→ Task details
Exactly as written, set down each line of the data below except its pictures.

→ Available data
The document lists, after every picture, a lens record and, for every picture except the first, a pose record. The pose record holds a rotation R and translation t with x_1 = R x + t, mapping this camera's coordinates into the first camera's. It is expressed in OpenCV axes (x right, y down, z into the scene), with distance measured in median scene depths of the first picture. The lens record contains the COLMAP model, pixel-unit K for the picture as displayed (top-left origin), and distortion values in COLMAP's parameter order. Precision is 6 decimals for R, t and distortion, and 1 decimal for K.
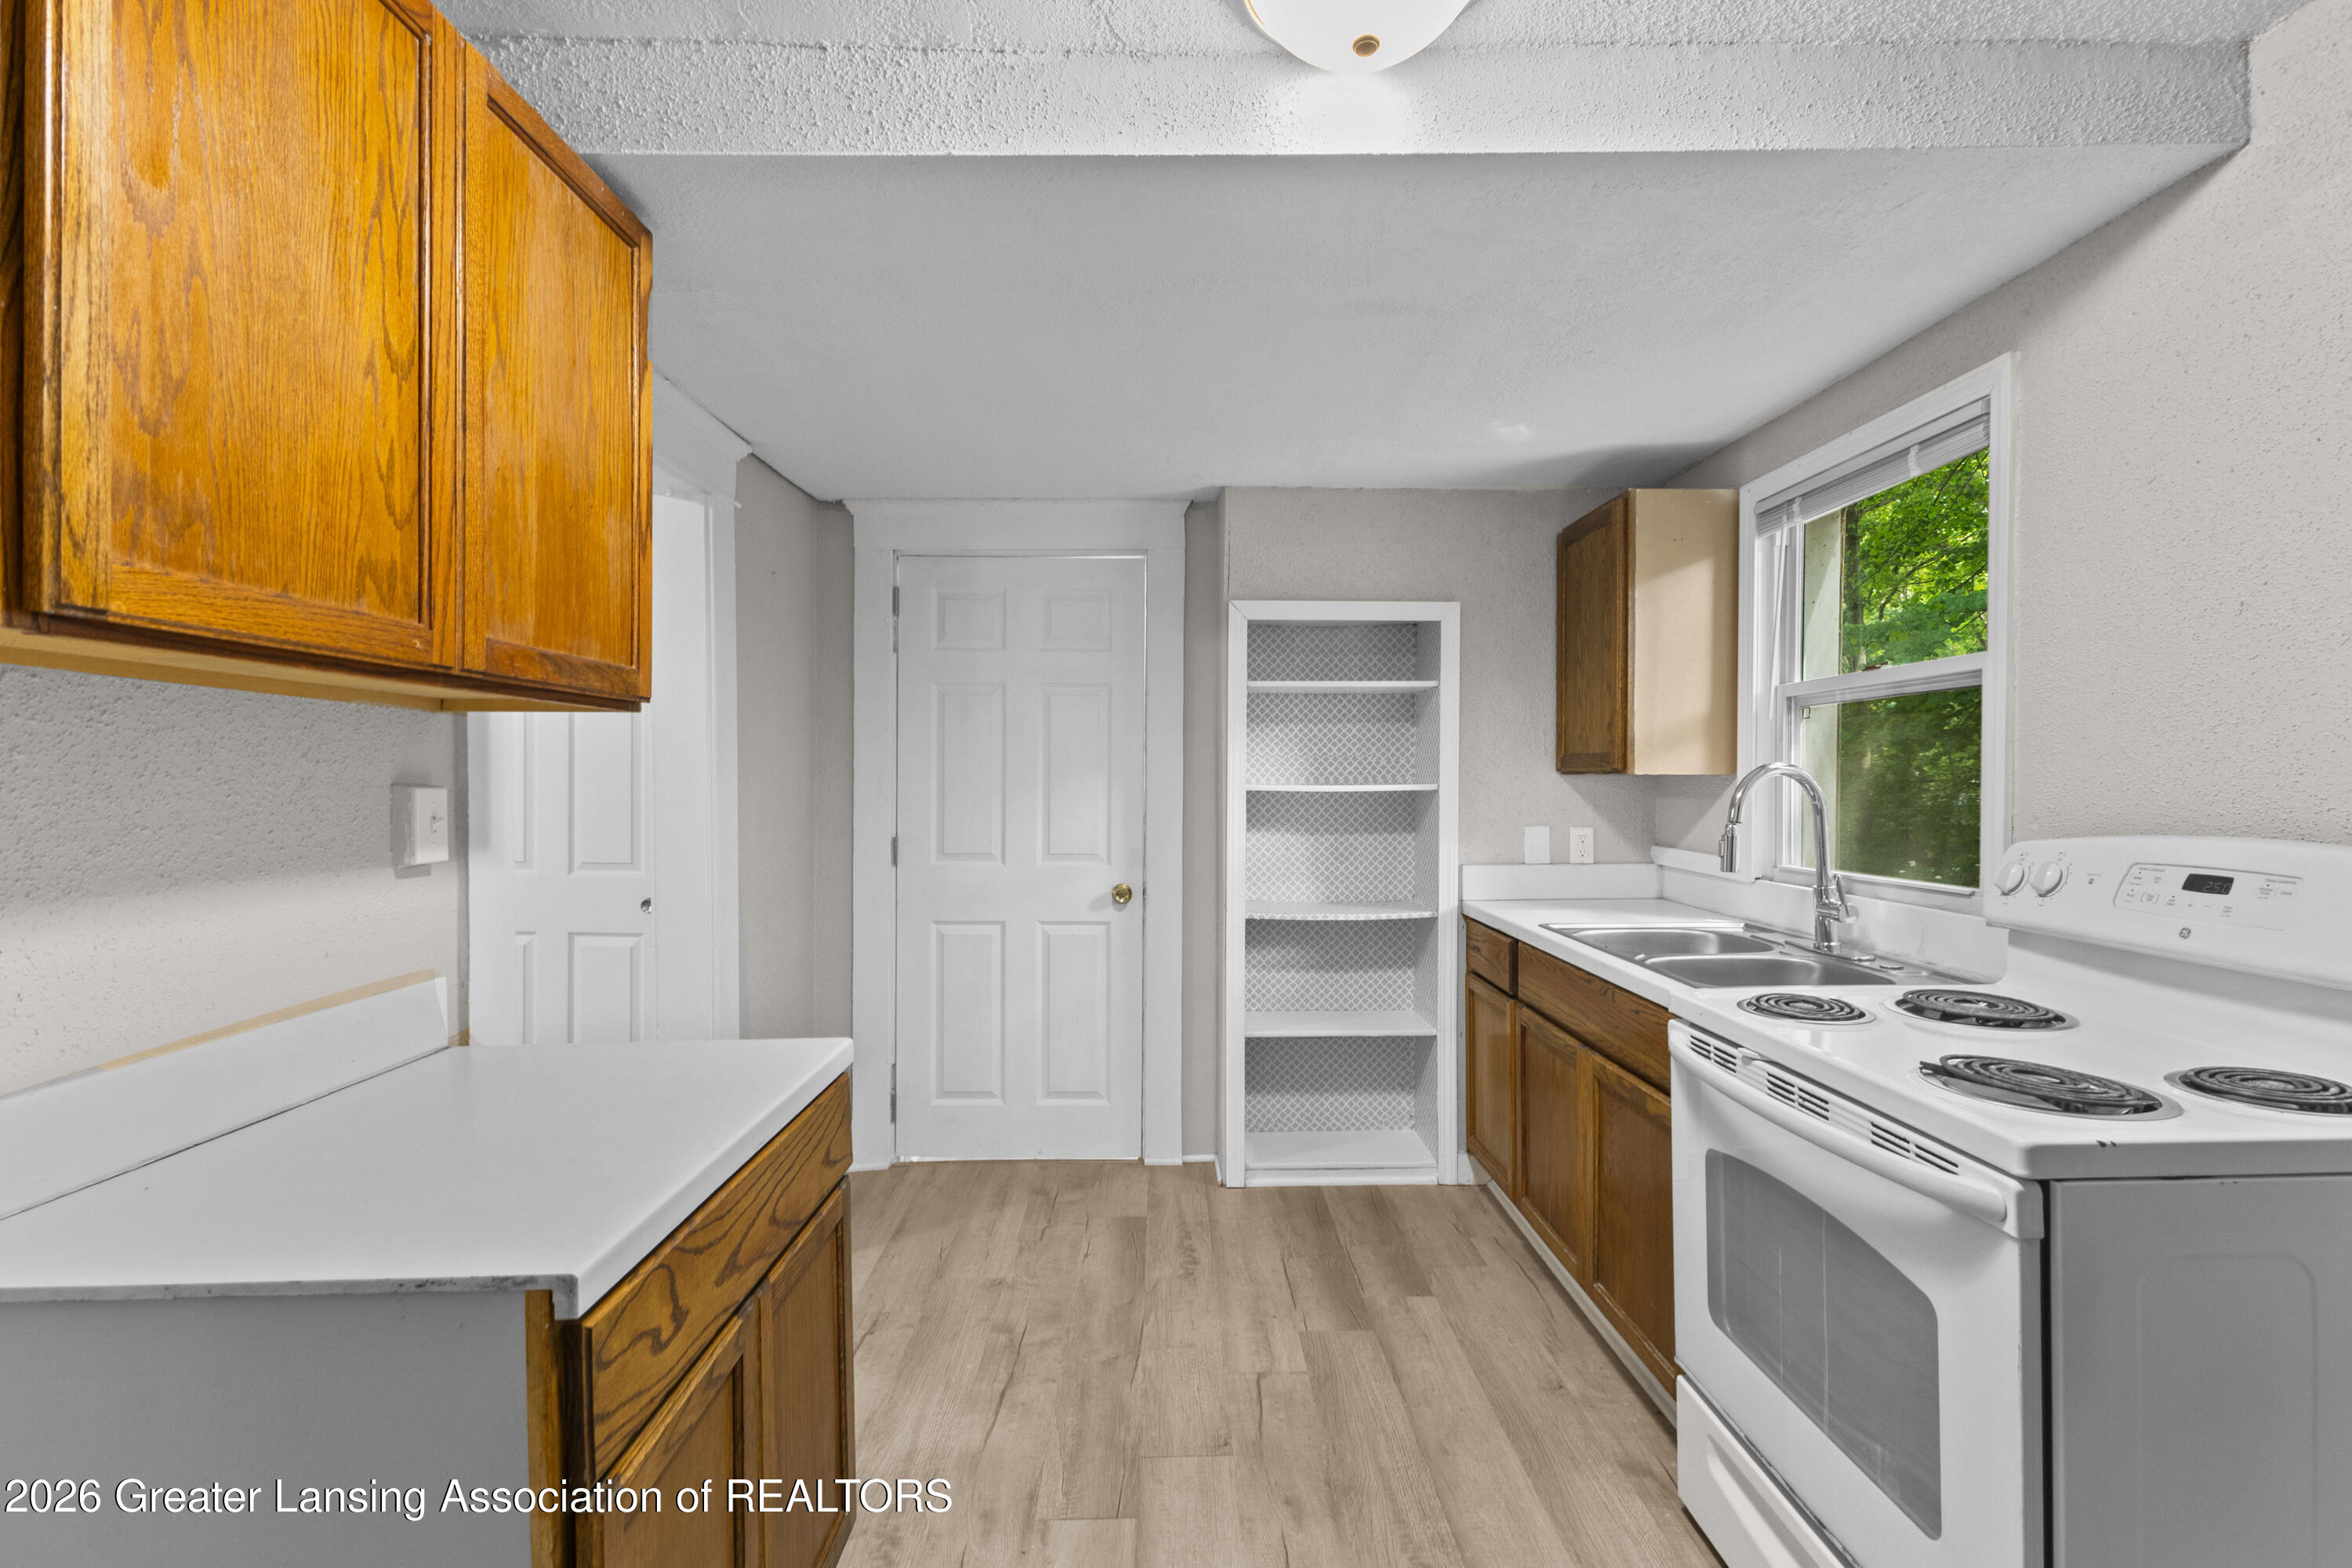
lens RADIAL K [[1056.9, 0, 1185.4], [0, 1056.9, 776.0], [0, 0, 1]] dist [0.000781, -0.000174]
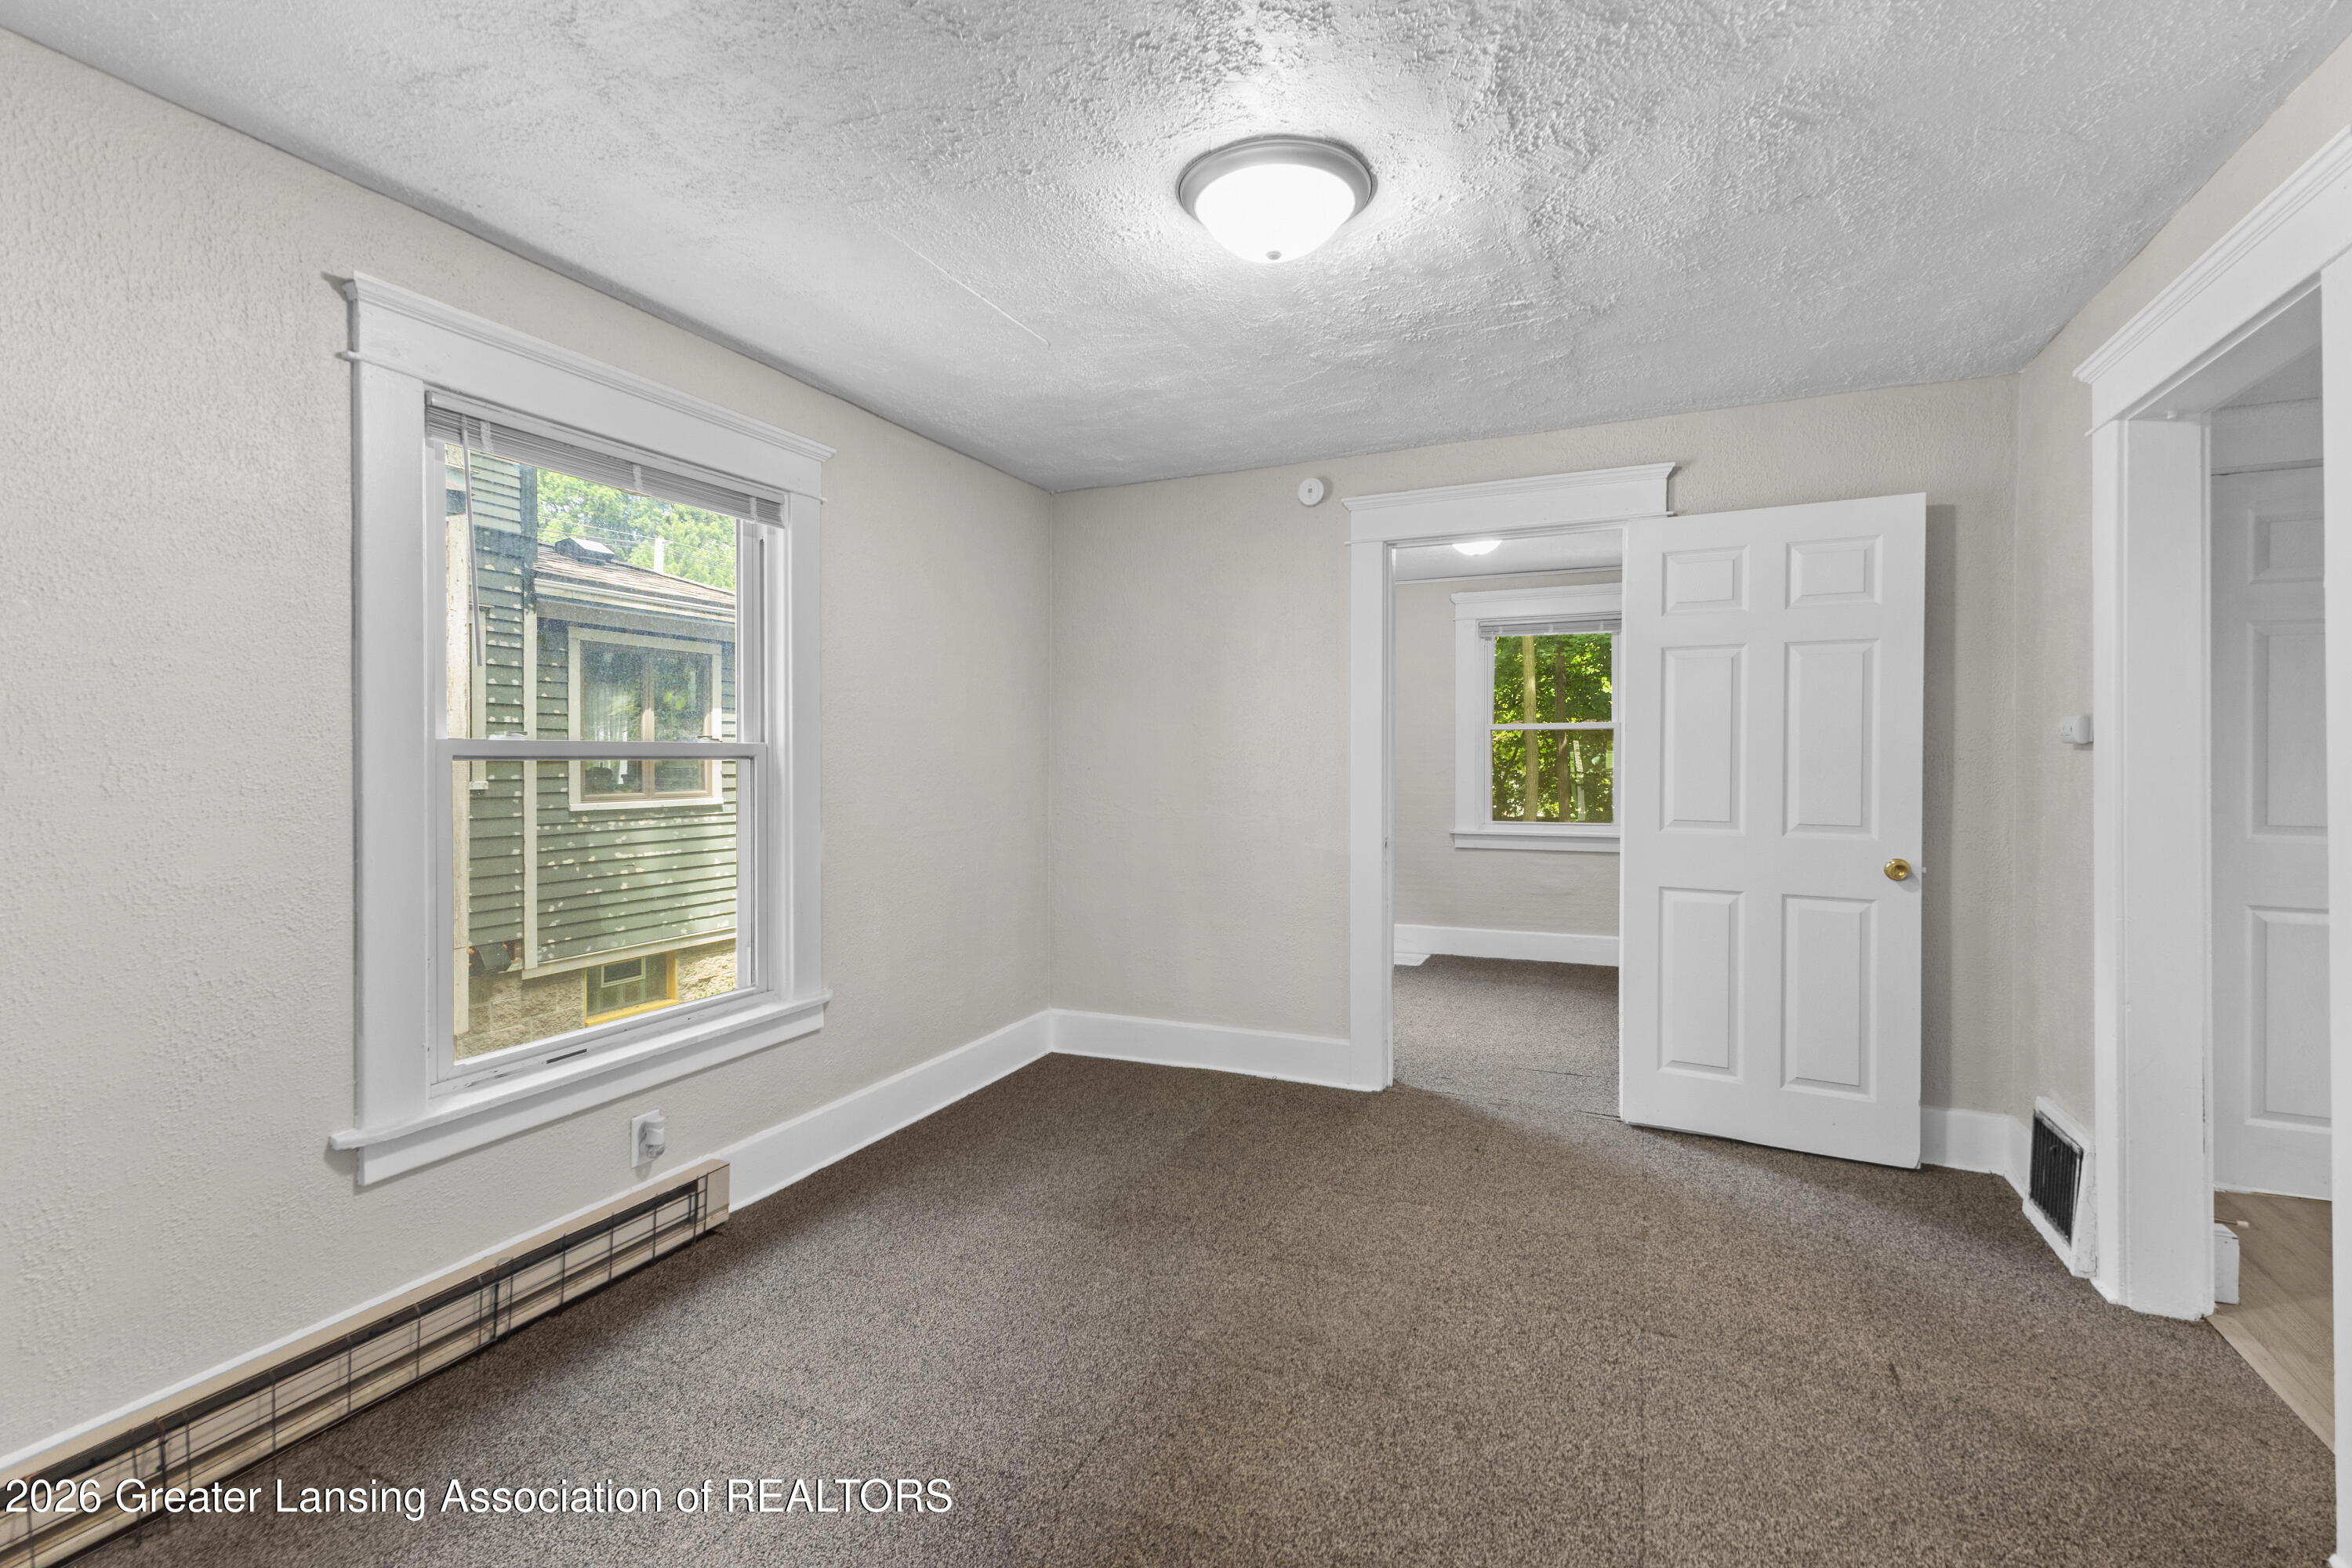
lens RADIAL K [[1056.9, 0, 1185.4], [0, 1056.9, 776.0], [0, 0, 1]] dist [0.000781, -0.000174]
pose [[0.911656, 0.011935, -0.410780, -1.193346], [-0.002740, 0.999732, 0.022967, 0.029736], [0.410944, -0.019812, 0.911445, -0.210672]]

→ Answer box
The document lists, after every picture, a lens record and, for every picture except the first, a pose record. The pose record holds a rotation R and translation t with x_1 = R x + t, mapping this camera's coordinates into the first camera's. It is expressed in OpenCV axes (x right, y down, z into the scene), with distance measured in median scene depths of the first picture. The lens record contains the COLMAP model, pixel-unit K for the picture as displayed (top-left origin), and distortion values in COLMAP's parameter order. Precision is 6 decimals for R, t and distortion, and 1 decimal for K.
lens RADIAL K [[1056.9, 0, 1185.4], [0, 1056.9, 776.0], [0, 0, 1]] dist [0.000781, -0.000174]
lens RADIAL K [[1056.9, 0, 1185.4], [0, 1056.9, 776.0], [0, 0, 1]] dist [0.000781, -0.000174]
pose [[0.911656, 0.011935, -0.410780, -1.193346], [-0.002740, 0.999732, 0.022967, 0.029736], [0.410944, -0.019812, 0.911445, -0.210672]]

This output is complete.